Highlighting the need for a whistleblower or complaint mechanism within an organisation, the ASSOCHAM-Grant Thornton study said, Companies must maintain anonymity of the complaint mechanism by ensuring confidentiality of information reported through the whistle-blower mechanism.
There should also be a policy of non-retaliation against the whistle-blower, it added.
Companies must also effectively communicate and train their employees periodically about the policies and procedures that are developed. This process must include aspects like in-person and web-based training for people to recognise and report red flags to frauds; special training for finance professionals and others in high-risk positions (i.e. business developers, sales and marketing).
There should be enhanced focus on assessing the types of frauds that can impact business and identifying relevant types of fraud, such as fraudulent financial reporting, possible loss of assets and corruption methods through which fraud and misconduct can be done.
It also includes identifying areas where the company should focus its anti-fraud resources and periodically review the results of the fraud risk assessment with the audit committee.

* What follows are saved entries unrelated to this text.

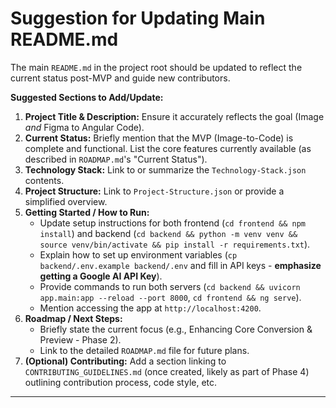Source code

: # Suggestion for Updating Main README.md

The main `README.md` in the project root should be updated to reflect the current status post-MVP and guide new contributors.

**Suggested Sections to Add/Update:**

1.  **Project Title & Description:** Ensure it accurately reflects the goal (Image *and* Figma to Angular Code).
2.  **Current Status:** Briefly mention that the MVP (Image-to-Code) is complete and functional. List the core features currently available (as described in `ROADMAP.md`'s "Current Status").
3.  **Technology Stack:** Link to or summarize the `Technology-Stack.json` contents.
4.  **Project Structure:** Link to `Project-Structure.json` or provide a simplified overview.
5.  **Getting Started / How to Run:**
    *   Update setup instructions for both frontend (`cd frontend && npm install`) and backend (`cd backend && python -m venv venv && source venv/bin/activate && pip install -r requirements.txt`).
    *   Explain how to set up environment variables (`cp backend/.env.example backend/.env` and fill in API keys - **emphasize getting a Google AI API Key**).
    *   Provide commands to run both servers (`cd backend && uvicorn app.main:app --reload --port 8000`, `cd frontend && ng serve`).
    *   Mention accessing the app at `http://localhost:4200`.
6.  **Roadmap / Next Steps:**
    *   Briefly state the current focus (e.g., Enhancing Core Conversion & Preview - Phase 2).
    *   Link to the detailed `ROADMAP.md` file for future plans.
7.  **(Optional) Contributing:** Add a section linking to `CONTRIBUTING_GUIDELINES.md` (once created, likely as part of Phase 4) outlining contribution process, code style, etc.

---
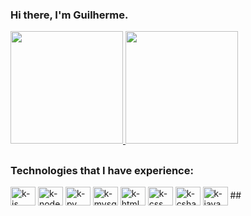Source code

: ### Hi there, I'm Guilherme.

<div>
  <a href="https://github.com/kyzzk">
  <img height="180em" src="https://github-readme-stats.vercel.app/api?username=kyzzk&show_icons=true&theme=dark&include_all_commits=true&count_private=true"/>
  <img height="180em" src="https://github-readme-stats.vercel.app/api/top-langs/?username=kyzzk&layout=compact&langs_count=16&theme=dark"/>
  </a>
<div>

## 
### Technologies that I have experience:
<img align="center" alt="k-js" height="30" width="40" src="https://icongr.am/devicon/javascript-original.svg?size=120">
<img align="center" alt="k-node" height="30" width="40" src="https://icongr.am/devicon/nodejs-original.svg?size=120">
<img align="center" alt="k-py" height="30" width="40" src="https://icongr.am/devicon/python-original.svg?size=120">
<img align="center" alt="k-mysql" height="30" width="40" src="https://icongr.am/devicon/mysql-original.svg?size=120">
<img align="center" alt="k-html" height="30" width="40" src="https://icongr.am/devicon/html5-original.svg?size=128">
<img align="center" alt="k-css" height="30" width="40" src="https://icongr.am/devicon/css3-original.svg?size=128">
<img align="center" alt="k-csharp" height="30" width="40" src="https://icongr.am/devicon/csharp-original.svg?size=120">
<img align="center" alt="k-java" height="30" width="40" src="https://icongr.am/devicon/java-original.svg?size=120">
##
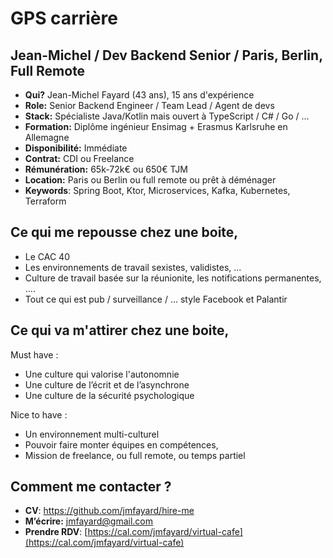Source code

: # GPS carrière

## Jean-Michel / Dev Backend Senior / Paris, Berlin, Full Remote

- **Qui?** Jean-Michel Fayard (43 ans), 15 ans d'expérience
- **Role:** Senior Backend Engineer / Team Lead / Agent de devs
- **Stack:** Spécialiste Java/Kotlin mais ouvert à TypeScript / C# / Go / …
- **Formation:** Diplôme ingénieur Ensimag + Erasmus Karlsruhe en Allemagne
- **Disponibilité:** Immédiate
- **Contrat:** CDI ou Freelance
- **Rémunération:** 65k-72k€ ou 650€ TJM
- **Location:** Paris ou Berlin ou full remote ou prêt à déménager
- **Keywords**: Spring Boot, Ktor, Microservices, Kafka, Kubernetes, Terraform

## **Ce qui me repousse chez une boite,**

- Le CAC 40
- Les environnements de travail sexistes, validistes, ...
- Culture de travail basée sur la réunionite, les notifications permanentes, ....
- Tout ce qui est pub / surveillance / ... style Facebook et Palantir

## **Ce qui va m'attirer chez une boite,**

Must have :
- Une culture qui valorise l'autonomnie
- Une culture de l’écrit et de l’asynchrone
- Une culture de la sécurité psychologique

Nice to have :
- Un environnement multi-culturel
- Pouvoir faire monter équipes en compétences,
- Mission de freelance, ou full remote, ou temps partiel

## **Comment me contacter ?**

- **CV**: https://github.com/jmfayard/hire-me
- **M’écrire:** jmfayard@gmail.com
- **Prendre RDV**: [https://cal.com/jmfayard/virtual-cafe](https://cal.com/jmfayard/virtual-cafe)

Such periodic assessment should be helpful in challenging certain key aspects such as management override of controls.
Highlighting how continuous monitoring using data analytics is imperative to improve efficiencies and integrate supply chains, as most organisations are now heavily reliant on IT systems to support business processes, the study suggested that companies should put adequate control on devices containing confidential data, encrypt devices and use reliable software tools with remote data wiping capabilities to safeguard against device theft or intrusions.
Besides, companies should be proactively monitoring key processes and run data analytics modules on internal/external communication, payroll and reimbursements, receivables and collections, sales and distribution, time and physical access controls and vendor payments.
Most organisations use services of third parties to manage their business operations and other activities which can sometimes significantly increase the risk of frauds whereby due diligence can be a useful tool to understand one's vendors and business partners.
Due diligence on third parties should include knowledge business interests/ affiliations, conflict of interest; any adverse news in media about unethical business practices, involvement in tax evasion, money laundering, terrorist financing or any bribery/corruption incidents; any involvement in legal proceedings/convictions for malpractice/crime and others; any political affiliations, inappropriate political support and links to politically exposed persons/entities; credit defaults and bankruptcies together with other reputational concerns.